• WHAT IS EXPECTED
Please list every line in the listing below that contains the string "Volunteer". Case counts, so match uppercase and lowercase letters precisely.

○ ○ ○ ○ ○

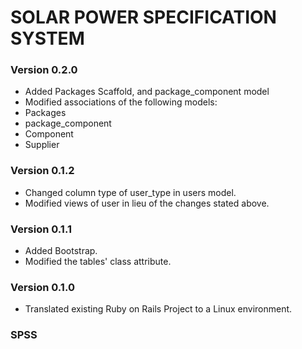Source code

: # SOLAR POWER SPECIFICATION SYSTEM

### Version 0.2.0
* Added Packages Scaffold, and package_component model
* Modified associations of the following models:
 * Packages
 * package_component
 * Component
 * Supplier

### Version 0.1.2
* Changed column type of user_type in users model.
* Modified views of user in lieu of the changes stated above.

### Version 0.1.1
* Added Bootstrap.
* Modified the tables' class attribute.

### Version 0.1.0
* Translated existing Ruby on Rails Project to a Linux environment.

### SPSS
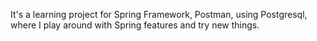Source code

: It's a learning project for Spring Framework, Postman, using Postgresql, where I play around with Spring features and try new things.
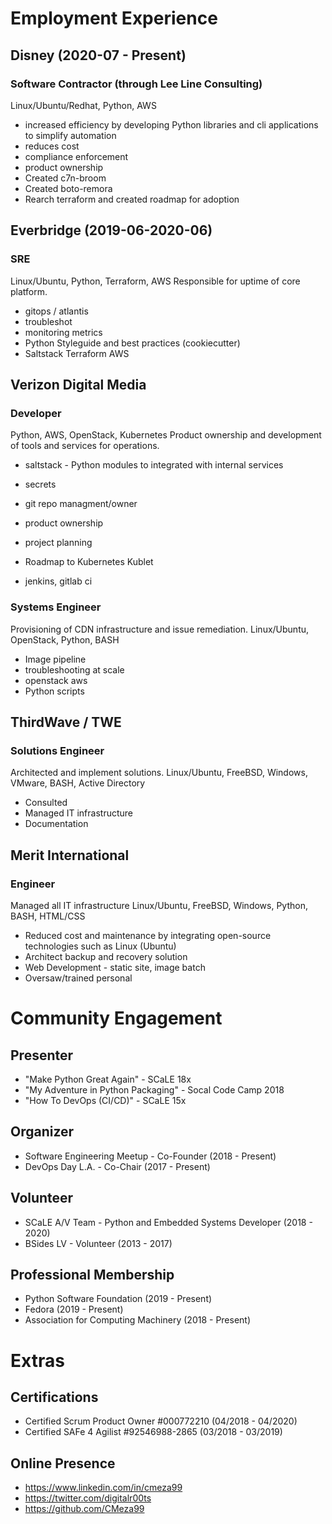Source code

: 
# Employment Experience
## Disney (2020-07 - Present)
### Software Contractor (through Lee Line Consulting)
Linux/Ubuntu/Redhat, Python, AWS
* increased efficiency by developing Python libraries and cli applications to simplify automation
* reduces cost
* compliance enforcement
* product ownership
* Created c7n-broom
* Created boto-remora
* Rearch terraform and created roadmap for adoption

## Everbridge (2019-06-2020-06)
### SRE
Linux/Ubuntu, Python, Terraform, AWS
Responsible for uptime of core platform.

* gitops / atlantis
* troubleshot
* monitoring metrics
* Python Styleguide and best practices (cookiecutter)
* Saltstack Terraform AWS

## Verizon Digital Media
### Developer
Python, AWS, OpenStack, Kubernetes
Product ownership and development of tools and services for operations.

* saltstack - Python modules to integrated with internal services
* secrets
* git repo managment/owner
* product ownership
* project planning

* Roadmap to Kubernetes Kublet

* jenkins, gitlab ci

### Systems Engineer
Provisioning of CDN infrastructure and issue remediation.
Linux/Ubuntu, OpenStack, Python, BASH
* Image pipeline
* troubleshooting at scale
* openstack aws
* Python scripts

## ThirdWave / TWE
### Solutions Engineer
Architected and implement solutions.
Linux/Ubuntu, FreeBSD, Windows, VMware, BASH, Active Directory

* Consulted
* Managed IT infrastructure
* Documentation

## Merit International
### Engineer
Managed all IT infrastructure
Linux/Ubuntu, FreeBSD, Windows, Python, BASH, HTML/CSS

* Reduced cost and maintenance by  integrating open-source technologies such as Linux (Ubuntu)
* Architect backup and recovery solution
* Web Development - static site, image batch
* Oversaw/trained personal

# Community Engagement

## Presenter
* "Make Python Great Again" - SCaLE 18x
* "My Adventure in Python Packaging" - Socal Code Camp 2018
* "How To DevOps (CI/CD)" - SCaLE 15x

## Organizer
* Software Engineering Meetup - Co-Founder (2018 - Present)
* DevOps Day L.A. - Co-Chair (2017 - Present)

## Volunteer
* SCaLE A/V Team - Python and Embedded Systems Developer (2018 - 2020)
* BSides LV - Volunteer (2013 - 2017)

## Professional Membership
* Python Software Foundation (2019 - Present)
* Fedora (2019 - Present)
* Association for Computing Machinery (2018 - Present)

# Extras

## Certifications
* Certified Scrum Product Owner #000772210 (04/2018 - 04/2020)
* Certified SAFe 4 Agilist #92546988-2865 (03/2018 - 03/2019)

## Online Presence
* https://www.linkedin.com/in/cmeza99
* https://twitter.com/digitalr00ts
* https://github.com/CMeza99

<!--stackedit_data:
eyJoaXN0b3J5IjpbNTQwMTg2MzIzLC00MTUxNTcwNDQsLTE1Mj
gxNTI1MDMsLTE4ODY5ODY0MDgsLTE4NTU1MjMyMzIsLTM2NDA5
NjAwLDE4ODIzMzg4NTcsMjEzMDg0OTgwNSwtMTYyNTQ0ODgwNS
wtNDkwMDc4NjcxLDg2MzE5ODI0NywxNjIwNTE3MjIxLDEzNTE2
Mjc1NDksLTk5MDQ2NzI4OSwyMDUyMDM3NDg4LDc2MDY3Mzc3OC
wtNjE3NjA1MTA4LC0xMzQ3ODg4MjI0LDE4ODgwMDM1MzMsMTMw
MjM2Mzg4M119
-->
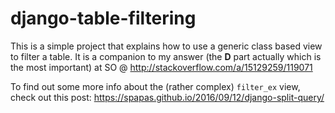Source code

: # django-table-filtering

This is a simple project that explains how to use a generic class based view to filter a table. It is a companion to my answer (the **D** part actually which is the most important) at SO @  http://stackoverflow.com/a/15129259/119071

To find out some more info about the (rather complex) ``filter_ex`` view, check out this post: https://spapas.github.io/2016/09/12/django-split-query/
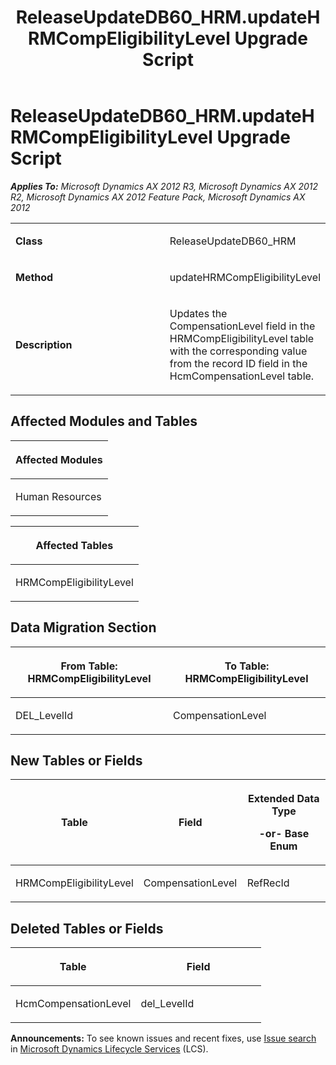 ﻿---
title: ReleaseUpdateDB60_HRM.updateHRMCompEligibilityLevel Upgrade Script
TOCTitle: ReleaseUpdateDB60_HRM.updateHRMCompEligibilityLevel Upgrade Script
ms:assetid: b24fcfb6-0bd1-bb62-6aea-ff227bb9b648
ms:mtpsurl: https://msdn.microsoft.com/en-us/library/JJ736910(v=AX.60)
ms:contentKeyID: 49710594
ms.date: 05/18/2015
mtps_version: v=AX.60
---

# ReleaseUpdateDB60\_HRM.updateHRMCompEligibilityLevel Upgrade Script 


_**Applies To:** Microsoft Dynamics AX 2012 R3, Microsoft Dynamics AX 2012 R2, Microsoft Dynamics AX 2012 Feature Pack, Microsoft Dynamics AX 2012_

<table>
<colgroup>
<col style="width: 50%" />
<col style="width: 50%" />
</colgroup>
<tbody>
<tr class="odd">
<td><p><strong>Class</strong></p></td>
<td><p>ReleaseUpdateDB60_HRM</p></td>
</tr>
<tr class="even">
<td><p><strong>Method</strong></p></td>
<td><p>updateHRMCompEligibilityLevel</p></td>
</tr>
<tr class="odd">
<td><p><strong>Description</strong></p></td>
<td><p>Updates the CompensationLevel field in the HRMCompEligibilityLevel table with the corresponding value from the record ID field in the HcmCompensationLevel table.</p></td>
</tr>
</tbody>
</table>


## Affected Modules and Tables

<table>
<colgroup>
<col style="width: 100%" />
</colgroup>
<thead>
<tr class="header">
<th><p>Affected Modules</p></th>
</tr>
</thead>
<tbody>
<tr class="odd">
<td><p>Human Resources</p></td>
</tr>
</tbody>
</table>


<table>
<colgroup>
<col style="width: 100%" />
</colgroup>
<thead>
<tr class="header">
<th><p>Affected Tables</p></th>
</tr>
</thead>
<tbody>
<tr class="odd">
<td><p>HRMCompEligibilityLevel</p></td>
</tr>
</tbody>
</table>


## Data Migration Section

<table>
<colgroup>
<col style="width: 50%" />
<col style="width: 50%" />
</colgroup>
<thead>
<tr class="header">
<th><p>From Table: HRMCompEligibilityLevel</p></th>
<th><p>To Table: HRMCompEligibilityLevel</p></th>
</tr>
</thead>
<tbody>
<tr class="odd">
<td><p>DEL_LevelId</p></td>
<td><p>CompensationLevel</p></td>
</tr>
</tbody>
</table>


## New Tables or Fields

<table>
<colgroup>
<col style="width: 33%" />
<col style="width: 33%" />
<col style="width: 33%" />
</colgroup>
<thead>
<tr class="header">
<th><p>Table</p></th>
<th><p>Field</p></th>
<th><p>Extended Data Type</p>
<p>-or- Base Enum</p></th>
</tr>
</thead>
<tbody>
<tr class="odd">
<td><p>HRMCompEligibilityLevel</p></td>
<td><p>CompensationLevel</p></td>
<td><p>RefRecId</p></td>
</tr>
</tbody>
</table>


## Deleted Tables or Fields

<table>
<colgroup>
<col style="width: 50%" />
<col style="width: 50%" />
</colgroup>
<thead>
<tr class="header">
<th><p>Table</p></th>
<th><p>Field</p></th>
</tr>
</thead>
<tbody>
<tr class="odd">
<td><p>HcmCompensationLevel</p></td>
<td><p>del_LevelId</p></td>
</tr>
</tbody>
</table>

  
**Announcements:** To see known issues and recent fixes, use [Issue search](http://go.microsoft.com/fwlink/?linkid=389258) in [Microsoft Dynamics Lifecycle Services](http://go.microsoft.com/fwlink/?linkid=306505) (LCS).


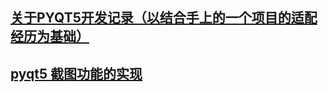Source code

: ﻿## [关于PYQT5开发记录（以结合手上的一个项目的适配经历为基础）][1]

## [ pyqt5 截图功能的实现 ][2]

[1]: https://www.jianshu.com/u/e410909d5b98
[2]:https://github.com/frankcreating/frankcreating.github.io/blob/master/pyqt/pyqt5-cut-picture.md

○ ○ ○ ○ ○

• RESULT
## Volunteer
* BSides LV - Volunteer (2013 - 2017)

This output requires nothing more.